═══ Text provided

And there’s more. Easter’s the moment where the body meets the soul. We’re used to
controversy between religion and science. We’re used to science saying we’re just fragile physical bodies with predictable behaviours and religion saying we’re really immortal souls with a God-given identity. But the resurrection of Jesus cuts through this debate. Here is Jesus, utterly physical, scarred and defeated by the agony of crucifixion, and now so real before Mary that she clings on to him for all she’s worth. He’s not an intangible soul—he’s the most real and physical thing she’s ever felt and touched. And yet he’s the most holy thing too. Easter is a reaffirmation of Christmas: the resurrection is a reaffirmation of the incarnation. God’s not above and beyond flesh and blood—God’s a reality in flesh and blood, now and for ever. This is the central moment of history, and what we see in Jesus is the resurrection body, fully human, fully physical, fully infused with the spirit of God. The old idea that the body tied us to earth and the soul tied us to God has gone. Here in the risen Lord heaven and earth are united as never before. Here we see the destiny for our bodies and souls: to be remade beyond death as people soaked in humanity and immersed in God. Easter’s the day we glimpse eternity. That’s quite a big secret. Whisper it if you dare.

But there’s even more. Easter’s the moment when the personal meets the social. When we think about dying maybe our deepest fear is not pain, or even oblivion, but being fundamentally eternally alone. Never to wake up seems terrifying. But one day to wake up and be eternally alone seems even worse. Death seems the most isolating experience imaginable. But here in the garden Jesus’ resurrection isn’t something for him alone. He shares it with Mary. He tenderly speaks her name. When we deeply love someone, we’re terrified our bodily limitations, our other commitments, and our impending deaths mean we can’t be truly, intimately, everlastingly as one with them as we yearn to be. But here’s Jesus, once dead now risen, truly, intimately, everlastingly with Mary. And not just with Mary, but with the people he calls the ‘brothers.’ The mystery of love is how we can love one person so much and yet still love others too. Here that mystery’s solved. God in the risen Christ loves us all, but loves each one of us as if we were the only one. And once again the garden’s crucial. Here the garden is telling us that resurrection is not just intimate, not just social, but also cosmic. It’s for all creation. The garden represents the whole non-human creation. Just as Adam and Eve were the focal point for the destiny and fall of all things, so this secret meeting between Jesus and Mary is the focal point for the resurrection of all things. Easter is when the personal meets the social, the social meets the cosmic, and Jesus is all in all. This is a picture of everlasting life with God. That’s another very big secret. Whisper it if you dare.

══════
═══ Source information

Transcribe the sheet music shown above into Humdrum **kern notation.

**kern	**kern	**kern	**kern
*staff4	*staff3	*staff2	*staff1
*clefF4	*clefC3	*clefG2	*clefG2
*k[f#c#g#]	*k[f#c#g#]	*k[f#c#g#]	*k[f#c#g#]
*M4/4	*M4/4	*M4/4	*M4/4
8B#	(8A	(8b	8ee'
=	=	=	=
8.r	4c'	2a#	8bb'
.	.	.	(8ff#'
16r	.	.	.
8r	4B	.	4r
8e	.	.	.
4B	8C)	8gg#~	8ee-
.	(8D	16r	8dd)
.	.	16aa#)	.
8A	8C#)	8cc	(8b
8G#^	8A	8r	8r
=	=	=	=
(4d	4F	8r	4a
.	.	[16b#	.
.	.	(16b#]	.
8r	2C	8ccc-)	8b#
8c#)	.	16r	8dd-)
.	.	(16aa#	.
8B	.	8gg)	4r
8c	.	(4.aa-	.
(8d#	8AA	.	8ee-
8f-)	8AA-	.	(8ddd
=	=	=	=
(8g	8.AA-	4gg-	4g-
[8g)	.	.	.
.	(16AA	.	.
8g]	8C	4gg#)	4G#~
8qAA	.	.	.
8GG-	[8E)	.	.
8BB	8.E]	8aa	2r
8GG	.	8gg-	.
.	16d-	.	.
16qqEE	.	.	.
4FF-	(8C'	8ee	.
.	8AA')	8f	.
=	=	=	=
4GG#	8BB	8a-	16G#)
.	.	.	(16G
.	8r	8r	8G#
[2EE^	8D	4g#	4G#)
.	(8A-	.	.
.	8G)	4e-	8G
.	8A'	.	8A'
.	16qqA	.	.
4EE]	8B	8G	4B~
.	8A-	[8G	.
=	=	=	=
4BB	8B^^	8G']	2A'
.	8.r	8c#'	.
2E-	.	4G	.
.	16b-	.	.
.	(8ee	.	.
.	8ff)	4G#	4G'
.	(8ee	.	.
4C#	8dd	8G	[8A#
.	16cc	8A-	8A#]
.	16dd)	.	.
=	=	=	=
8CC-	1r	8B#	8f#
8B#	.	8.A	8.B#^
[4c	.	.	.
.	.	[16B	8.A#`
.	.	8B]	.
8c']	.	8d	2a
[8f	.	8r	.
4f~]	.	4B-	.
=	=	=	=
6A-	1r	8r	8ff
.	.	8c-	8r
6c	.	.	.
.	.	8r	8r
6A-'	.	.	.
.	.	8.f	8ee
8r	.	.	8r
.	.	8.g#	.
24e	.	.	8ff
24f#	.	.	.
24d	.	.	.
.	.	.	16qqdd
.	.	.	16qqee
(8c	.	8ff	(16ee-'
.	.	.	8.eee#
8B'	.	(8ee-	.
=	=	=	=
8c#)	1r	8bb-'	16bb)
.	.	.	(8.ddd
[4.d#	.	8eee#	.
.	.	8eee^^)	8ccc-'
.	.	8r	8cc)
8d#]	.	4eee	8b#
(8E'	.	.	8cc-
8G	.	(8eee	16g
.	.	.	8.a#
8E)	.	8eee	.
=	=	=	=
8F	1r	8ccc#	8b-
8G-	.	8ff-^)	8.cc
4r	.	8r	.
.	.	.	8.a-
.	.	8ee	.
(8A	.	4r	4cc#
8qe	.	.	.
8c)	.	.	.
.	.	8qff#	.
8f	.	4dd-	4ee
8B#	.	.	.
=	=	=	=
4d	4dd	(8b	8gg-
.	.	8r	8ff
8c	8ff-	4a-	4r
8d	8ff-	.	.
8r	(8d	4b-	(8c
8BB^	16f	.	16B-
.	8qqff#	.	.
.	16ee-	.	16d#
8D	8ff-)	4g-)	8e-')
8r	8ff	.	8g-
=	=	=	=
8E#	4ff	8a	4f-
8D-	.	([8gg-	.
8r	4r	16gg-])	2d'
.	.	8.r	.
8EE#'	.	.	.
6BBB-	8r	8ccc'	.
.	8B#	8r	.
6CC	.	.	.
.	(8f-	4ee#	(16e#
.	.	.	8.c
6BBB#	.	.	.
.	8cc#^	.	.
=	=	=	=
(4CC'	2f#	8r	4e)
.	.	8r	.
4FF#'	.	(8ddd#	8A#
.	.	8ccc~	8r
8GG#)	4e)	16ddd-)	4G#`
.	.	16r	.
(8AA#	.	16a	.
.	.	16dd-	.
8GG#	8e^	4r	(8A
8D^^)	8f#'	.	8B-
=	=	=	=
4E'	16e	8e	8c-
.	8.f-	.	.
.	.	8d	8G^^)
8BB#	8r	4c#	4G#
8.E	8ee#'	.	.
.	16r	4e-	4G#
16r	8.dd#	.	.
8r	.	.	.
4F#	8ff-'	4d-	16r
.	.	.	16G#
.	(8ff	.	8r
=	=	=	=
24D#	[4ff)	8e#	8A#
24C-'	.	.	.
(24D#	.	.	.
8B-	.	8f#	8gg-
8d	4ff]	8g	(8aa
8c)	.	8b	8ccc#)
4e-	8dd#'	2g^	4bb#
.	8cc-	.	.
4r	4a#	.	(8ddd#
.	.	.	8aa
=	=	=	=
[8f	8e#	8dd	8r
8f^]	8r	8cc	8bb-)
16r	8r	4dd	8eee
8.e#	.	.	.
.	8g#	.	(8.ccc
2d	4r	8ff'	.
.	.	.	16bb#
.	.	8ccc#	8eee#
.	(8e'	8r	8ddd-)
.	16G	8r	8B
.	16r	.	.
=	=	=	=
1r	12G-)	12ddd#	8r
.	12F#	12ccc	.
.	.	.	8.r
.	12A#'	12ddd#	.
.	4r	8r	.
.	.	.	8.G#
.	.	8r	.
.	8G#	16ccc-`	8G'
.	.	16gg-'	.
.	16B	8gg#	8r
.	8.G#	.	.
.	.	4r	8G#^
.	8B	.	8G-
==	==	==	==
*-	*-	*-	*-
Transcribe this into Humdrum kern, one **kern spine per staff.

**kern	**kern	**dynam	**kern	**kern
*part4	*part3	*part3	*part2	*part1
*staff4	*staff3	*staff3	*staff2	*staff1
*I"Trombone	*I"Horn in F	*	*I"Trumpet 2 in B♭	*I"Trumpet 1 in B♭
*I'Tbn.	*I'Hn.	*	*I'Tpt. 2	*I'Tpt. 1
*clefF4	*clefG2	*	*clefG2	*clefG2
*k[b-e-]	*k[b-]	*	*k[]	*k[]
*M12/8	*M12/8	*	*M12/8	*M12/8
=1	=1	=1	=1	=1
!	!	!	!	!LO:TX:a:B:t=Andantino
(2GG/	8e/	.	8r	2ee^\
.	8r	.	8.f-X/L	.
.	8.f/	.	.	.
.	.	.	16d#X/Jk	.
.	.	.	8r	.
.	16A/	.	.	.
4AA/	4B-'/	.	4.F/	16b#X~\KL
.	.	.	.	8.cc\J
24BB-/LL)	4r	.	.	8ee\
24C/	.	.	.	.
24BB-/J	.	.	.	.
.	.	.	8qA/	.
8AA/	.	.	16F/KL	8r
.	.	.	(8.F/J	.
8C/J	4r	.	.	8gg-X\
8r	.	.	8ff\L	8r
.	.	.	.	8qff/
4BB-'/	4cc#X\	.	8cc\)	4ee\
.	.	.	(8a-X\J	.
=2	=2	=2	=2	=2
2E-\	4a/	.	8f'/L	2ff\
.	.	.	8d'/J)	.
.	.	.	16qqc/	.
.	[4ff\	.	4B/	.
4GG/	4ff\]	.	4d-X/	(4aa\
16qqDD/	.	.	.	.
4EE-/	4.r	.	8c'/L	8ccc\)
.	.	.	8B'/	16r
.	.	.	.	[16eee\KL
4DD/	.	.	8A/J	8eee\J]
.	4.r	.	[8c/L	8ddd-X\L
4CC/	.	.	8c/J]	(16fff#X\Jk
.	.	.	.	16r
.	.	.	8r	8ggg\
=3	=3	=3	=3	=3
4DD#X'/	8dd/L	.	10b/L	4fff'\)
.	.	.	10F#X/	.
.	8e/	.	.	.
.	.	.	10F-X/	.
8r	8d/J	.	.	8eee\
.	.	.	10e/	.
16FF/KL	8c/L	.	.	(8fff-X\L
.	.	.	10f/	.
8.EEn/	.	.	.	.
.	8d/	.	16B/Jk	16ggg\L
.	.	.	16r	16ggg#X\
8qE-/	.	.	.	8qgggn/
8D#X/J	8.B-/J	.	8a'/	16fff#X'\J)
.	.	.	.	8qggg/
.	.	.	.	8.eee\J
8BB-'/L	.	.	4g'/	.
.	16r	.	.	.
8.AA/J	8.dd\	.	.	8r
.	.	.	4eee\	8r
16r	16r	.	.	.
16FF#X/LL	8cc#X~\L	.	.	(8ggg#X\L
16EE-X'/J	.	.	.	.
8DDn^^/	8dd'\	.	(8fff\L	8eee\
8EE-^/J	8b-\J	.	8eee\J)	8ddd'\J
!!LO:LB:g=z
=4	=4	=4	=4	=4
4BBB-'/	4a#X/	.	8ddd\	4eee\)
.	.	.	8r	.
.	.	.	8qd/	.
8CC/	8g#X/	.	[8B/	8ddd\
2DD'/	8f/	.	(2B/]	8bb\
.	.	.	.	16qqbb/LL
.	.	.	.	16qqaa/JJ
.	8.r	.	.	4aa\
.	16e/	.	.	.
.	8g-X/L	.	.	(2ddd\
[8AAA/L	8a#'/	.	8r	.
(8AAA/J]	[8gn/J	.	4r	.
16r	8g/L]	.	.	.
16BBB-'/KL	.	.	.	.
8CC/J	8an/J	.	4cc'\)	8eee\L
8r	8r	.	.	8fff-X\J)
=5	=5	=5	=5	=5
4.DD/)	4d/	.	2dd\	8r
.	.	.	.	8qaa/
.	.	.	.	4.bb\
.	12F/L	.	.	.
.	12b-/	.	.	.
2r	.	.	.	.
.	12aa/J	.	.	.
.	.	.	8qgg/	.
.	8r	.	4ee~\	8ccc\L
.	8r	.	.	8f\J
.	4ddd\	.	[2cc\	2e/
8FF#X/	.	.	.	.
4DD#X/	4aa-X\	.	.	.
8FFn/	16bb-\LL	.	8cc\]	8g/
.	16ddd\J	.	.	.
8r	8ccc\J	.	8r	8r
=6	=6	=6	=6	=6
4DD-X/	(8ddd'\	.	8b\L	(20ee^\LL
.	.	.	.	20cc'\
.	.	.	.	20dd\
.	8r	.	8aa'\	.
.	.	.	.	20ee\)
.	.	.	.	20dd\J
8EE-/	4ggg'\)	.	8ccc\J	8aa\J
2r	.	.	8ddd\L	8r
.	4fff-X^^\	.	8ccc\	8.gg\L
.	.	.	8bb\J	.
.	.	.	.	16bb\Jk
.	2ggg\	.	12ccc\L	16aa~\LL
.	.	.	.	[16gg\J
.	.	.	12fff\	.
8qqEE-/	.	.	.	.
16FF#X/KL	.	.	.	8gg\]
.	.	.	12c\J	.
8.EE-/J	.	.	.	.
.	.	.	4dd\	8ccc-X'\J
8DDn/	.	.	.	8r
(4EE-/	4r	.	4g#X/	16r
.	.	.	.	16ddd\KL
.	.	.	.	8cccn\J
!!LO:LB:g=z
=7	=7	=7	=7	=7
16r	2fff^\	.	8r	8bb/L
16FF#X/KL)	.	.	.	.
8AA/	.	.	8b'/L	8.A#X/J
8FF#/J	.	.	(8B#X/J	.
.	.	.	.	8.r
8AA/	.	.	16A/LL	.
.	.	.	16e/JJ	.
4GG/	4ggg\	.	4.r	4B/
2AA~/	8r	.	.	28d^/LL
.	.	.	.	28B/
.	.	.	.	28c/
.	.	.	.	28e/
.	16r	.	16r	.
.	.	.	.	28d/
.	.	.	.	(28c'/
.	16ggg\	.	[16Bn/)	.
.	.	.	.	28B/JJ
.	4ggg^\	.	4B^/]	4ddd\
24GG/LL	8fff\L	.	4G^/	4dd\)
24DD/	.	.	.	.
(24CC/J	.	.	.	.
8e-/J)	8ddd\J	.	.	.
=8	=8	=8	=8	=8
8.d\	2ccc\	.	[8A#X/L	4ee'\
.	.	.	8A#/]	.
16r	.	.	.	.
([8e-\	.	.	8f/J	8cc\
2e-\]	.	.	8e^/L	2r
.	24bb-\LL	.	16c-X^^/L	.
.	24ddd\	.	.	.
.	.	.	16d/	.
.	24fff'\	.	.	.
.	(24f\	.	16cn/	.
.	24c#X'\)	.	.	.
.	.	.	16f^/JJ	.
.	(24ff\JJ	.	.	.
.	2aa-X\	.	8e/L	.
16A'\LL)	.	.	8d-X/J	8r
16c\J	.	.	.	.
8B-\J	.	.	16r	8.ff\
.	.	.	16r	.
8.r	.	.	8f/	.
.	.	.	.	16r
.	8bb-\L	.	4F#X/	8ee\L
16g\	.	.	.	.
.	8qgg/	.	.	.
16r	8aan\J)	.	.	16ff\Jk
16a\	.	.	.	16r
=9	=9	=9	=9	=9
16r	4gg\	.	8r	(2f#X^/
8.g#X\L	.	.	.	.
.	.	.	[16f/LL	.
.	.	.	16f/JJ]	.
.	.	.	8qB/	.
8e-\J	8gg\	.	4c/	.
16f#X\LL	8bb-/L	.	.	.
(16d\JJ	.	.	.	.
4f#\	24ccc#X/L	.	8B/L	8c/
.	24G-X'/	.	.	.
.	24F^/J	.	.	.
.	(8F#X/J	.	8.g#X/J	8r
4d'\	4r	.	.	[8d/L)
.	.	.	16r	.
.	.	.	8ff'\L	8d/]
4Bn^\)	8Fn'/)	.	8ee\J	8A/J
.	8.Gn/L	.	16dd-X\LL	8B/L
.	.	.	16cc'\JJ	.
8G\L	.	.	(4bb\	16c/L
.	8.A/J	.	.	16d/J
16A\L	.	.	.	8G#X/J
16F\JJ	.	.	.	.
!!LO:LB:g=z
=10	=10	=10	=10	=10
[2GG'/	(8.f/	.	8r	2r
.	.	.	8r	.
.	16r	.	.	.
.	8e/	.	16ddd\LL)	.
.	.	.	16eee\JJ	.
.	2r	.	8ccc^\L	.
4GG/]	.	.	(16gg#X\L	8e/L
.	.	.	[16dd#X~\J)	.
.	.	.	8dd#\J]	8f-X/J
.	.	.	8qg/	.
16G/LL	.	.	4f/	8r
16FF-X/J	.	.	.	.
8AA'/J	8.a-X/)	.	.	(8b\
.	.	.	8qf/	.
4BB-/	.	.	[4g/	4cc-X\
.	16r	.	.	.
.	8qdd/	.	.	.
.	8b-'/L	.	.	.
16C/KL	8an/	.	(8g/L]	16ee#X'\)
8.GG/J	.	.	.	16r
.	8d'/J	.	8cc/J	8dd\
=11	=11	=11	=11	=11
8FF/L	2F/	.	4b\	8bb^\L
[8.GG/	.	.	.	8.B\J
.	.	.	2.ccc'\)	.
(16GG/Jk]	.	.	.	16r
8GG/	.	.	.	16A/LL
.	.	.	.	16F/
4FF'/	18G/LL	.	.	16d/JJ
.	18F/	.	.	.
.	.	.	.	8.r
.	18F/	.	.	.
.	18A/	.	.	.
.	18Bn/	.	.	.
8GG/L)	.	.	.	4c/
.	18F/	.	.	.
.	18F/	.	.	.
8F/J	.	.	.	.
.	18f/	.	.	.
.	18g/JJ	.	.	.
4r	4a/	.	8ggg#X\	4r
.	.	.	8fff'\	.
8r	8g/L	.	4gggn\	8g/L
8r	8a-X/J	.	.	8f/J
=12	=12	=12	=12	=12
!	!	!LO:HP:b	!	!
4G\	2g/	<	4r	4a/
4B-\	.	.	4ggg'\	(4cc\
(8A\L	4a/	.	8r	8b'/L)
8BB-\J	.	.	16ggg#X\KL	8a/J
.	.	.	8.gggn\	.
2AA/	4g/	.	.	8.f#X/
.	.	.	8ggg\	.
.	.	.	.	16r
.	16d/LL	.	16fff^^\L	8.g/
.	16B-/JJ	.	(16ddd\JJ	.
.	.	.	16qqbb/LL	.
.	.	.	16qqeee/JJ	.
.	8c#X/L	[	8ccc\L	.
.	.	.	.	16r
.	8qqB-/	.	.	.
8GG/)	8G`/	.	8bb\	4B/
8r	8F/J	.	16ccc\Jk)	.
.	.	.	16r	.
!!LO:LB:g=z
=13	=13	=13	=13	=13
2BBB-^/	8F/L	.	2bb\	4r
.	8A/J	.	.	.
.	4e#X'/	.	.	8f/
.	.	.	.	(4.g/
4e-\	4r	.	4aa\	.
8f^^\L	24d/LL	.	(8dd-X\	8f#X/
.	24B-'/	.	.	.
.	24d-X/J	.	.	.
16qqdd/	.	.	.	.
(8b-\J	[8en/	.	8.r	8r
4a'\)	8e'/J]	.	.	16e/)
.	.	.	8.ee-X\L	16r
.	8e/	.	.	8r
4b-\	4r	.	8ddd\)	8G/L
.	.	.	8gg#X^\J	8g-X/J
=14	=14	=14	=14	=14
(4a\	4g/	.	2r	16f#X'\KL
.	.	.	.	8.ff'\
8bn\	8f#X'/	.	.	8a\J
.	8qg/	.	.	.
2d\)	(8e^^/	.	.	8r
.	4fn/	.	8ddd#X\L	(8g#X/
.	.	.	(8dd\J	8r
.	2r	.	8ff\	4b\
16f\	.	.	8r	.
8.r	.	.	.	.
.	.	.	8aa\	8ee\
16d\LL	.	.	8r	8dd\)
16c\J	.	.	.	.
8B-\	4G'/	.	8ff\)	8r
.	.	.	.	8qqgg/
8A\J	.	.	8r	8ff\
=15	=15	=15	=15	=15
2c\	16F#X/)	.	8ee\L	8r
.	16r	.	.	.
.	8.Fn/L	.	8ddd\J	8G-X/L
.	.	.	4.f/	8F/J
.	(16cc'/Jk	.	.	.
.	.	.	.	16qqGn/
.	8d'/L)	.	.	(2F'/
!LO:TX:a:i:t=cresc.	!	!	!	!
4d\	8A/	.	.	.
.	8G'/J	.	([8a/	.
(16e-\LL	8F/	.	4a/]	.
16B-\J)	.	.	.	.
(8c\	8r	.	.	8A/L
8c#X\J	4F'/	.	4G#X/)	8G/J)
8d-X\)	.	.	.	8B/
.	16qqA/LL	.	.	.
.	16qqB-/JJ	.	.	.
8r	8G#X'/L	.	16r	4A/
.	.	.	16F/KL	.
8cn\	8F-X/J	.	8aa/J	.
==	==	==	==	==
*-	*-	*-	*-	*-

══════

▸ **Your tasks**:
- a) Render this sentence from the passage on Easter into French: "Death seems the most isolating experience imaginable."
- b) Extend the passage on Easter with new text that begins right after its final sentence.
The listing is not required for any of this work.

▸ **Answers**:
- a) La mort semble être l'expérience la plus isolante que l'on puisse imaginer.

- b)
Here we have a series of meetings in a secret garden. Each meeting is about one and the same thing. And that thing is the best news and the biggest secret in the world: the fulfilment of God’s deep desire for us and the fulfilment of our deep desire for God. These meetings are showing us what’s meant by paradise.

Easter’s about a garden. Easter’s about the coming together of creation and destiny, body and soul, personal and social. Easter fulfils our desire for God and God’s desire for us. And all of this is disclosed in an encounter between a man and a woman in a garden. A gentle presence, a gentle touch, a gentle word. This is eternal life. This is paradise.